Southern European bond markets remain under pressure, with Italian 10-year bond yields up a fourth straight session while the yield spread over Germany is creeping up towards 300 bps. But virus-linked spending has sent German yields to three-week highs as well. Inflation expectations everywhere are slumping – versus a 2% inflation target, euro zone inflation forwards are at 0.8% or so. Bond platfom Tradeweb highlights a scary 26- basis-point fall in five-year U.S. breakeven rates from last week (Breakevens are the yield premium on U.S. Treasury bonds versus comparable inflation-protected securities)

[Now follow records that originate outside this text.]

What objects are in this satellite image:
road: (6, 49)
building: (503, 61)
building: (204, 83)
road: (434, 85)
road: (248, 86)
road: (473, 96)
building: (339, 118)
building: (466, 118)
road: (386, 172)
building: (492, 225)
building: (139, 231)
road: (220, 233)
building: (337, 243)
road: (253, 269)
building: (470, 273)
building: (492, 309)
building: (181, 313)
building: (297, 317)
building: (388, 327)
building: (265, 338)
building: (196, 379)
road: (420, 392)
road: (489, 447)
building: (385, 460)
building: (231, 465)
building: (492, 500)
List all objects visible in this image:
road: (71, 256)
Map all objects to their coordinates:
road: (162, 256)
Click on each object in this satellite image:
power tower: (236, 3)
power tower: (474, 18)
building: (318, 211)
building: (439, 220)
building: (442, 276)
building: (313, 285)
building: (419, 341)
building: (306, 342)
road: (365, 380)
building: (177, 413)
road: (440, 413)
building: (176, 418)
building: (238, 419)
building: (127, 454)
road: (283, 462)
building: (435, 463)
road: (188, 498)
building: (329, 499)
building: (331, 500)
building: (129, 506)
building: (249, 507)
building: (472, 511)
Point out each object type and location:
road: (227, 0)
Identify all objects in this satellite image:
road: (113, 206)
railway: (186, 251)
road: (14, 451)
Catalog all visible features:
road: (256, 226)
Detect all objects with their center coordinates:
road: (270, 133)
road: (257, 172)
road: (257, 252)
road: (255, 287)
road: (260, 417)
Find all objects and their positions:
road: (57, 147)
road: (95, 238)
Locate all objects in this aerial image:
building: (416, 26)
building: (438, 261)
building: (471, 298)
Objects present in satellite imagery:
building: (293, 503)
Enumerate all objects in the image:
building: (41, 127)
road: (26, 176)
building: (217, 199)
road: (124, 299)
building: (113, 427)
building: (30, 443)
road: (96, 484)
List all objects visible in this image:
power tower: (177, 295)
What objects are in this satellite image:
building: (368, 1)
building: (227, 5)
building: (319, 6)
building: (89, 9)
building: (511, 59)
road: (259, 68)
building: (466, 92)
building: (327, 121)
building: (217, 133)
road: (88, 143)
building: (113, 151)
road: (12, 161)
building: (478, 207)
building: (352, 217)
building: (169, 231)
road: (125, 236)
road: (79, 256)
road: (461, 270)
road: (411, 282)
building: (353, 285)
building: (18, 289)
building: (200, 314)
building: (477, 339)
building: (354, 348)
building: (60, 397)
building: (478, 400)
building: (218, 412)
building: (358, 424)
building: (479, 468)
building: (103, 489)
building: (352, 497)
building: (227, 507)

The dollar continues to rally, jumping 1% to the yen, 0.6% to the Aussie and up against almost every other currency. Germany’s ZEW survey for March should echo the downbeat tone from all other such surveys and datapoints across the world — expectations are for a contraction to minus 30 (Feb +8.7).
European stocks are up across the board. But jeweller Pandora has withdrawn its financial outlook while VW said it was impossible to give an outlook for 2020 because of the virus. Mobile phone retailer Dixons Carphone will axe 2,900 jobs, closing all UK standalone Carphone Warehouse stores.
UK government advice to avoid pubs, clubs, restaurants, cinemas and theatres is hitting Whitbread, Marston’s , Cineworld, JD Weatherspoon and Mitchells & Butlers. But in some good coronavirus news, Pfizer signed a deal with Germany’s BioNTech to co-develop a potential vaccine for the coronavirus.
Emerging-market stocks are down 0.8% to 44-month lows. Taiwan and South Korea lead the losses with 2.5% to 3% falls — stocks in Seoul at one point tumbled nearly 5% to decade lows. The overall EM equity index – which is Asia-heavy – has fallen nearly 30% since Jan 20. On currencies, the Korean won hit its e lowest in nearly a decade and Indonesia’s rupiah lost 1.3% to 16-month lows.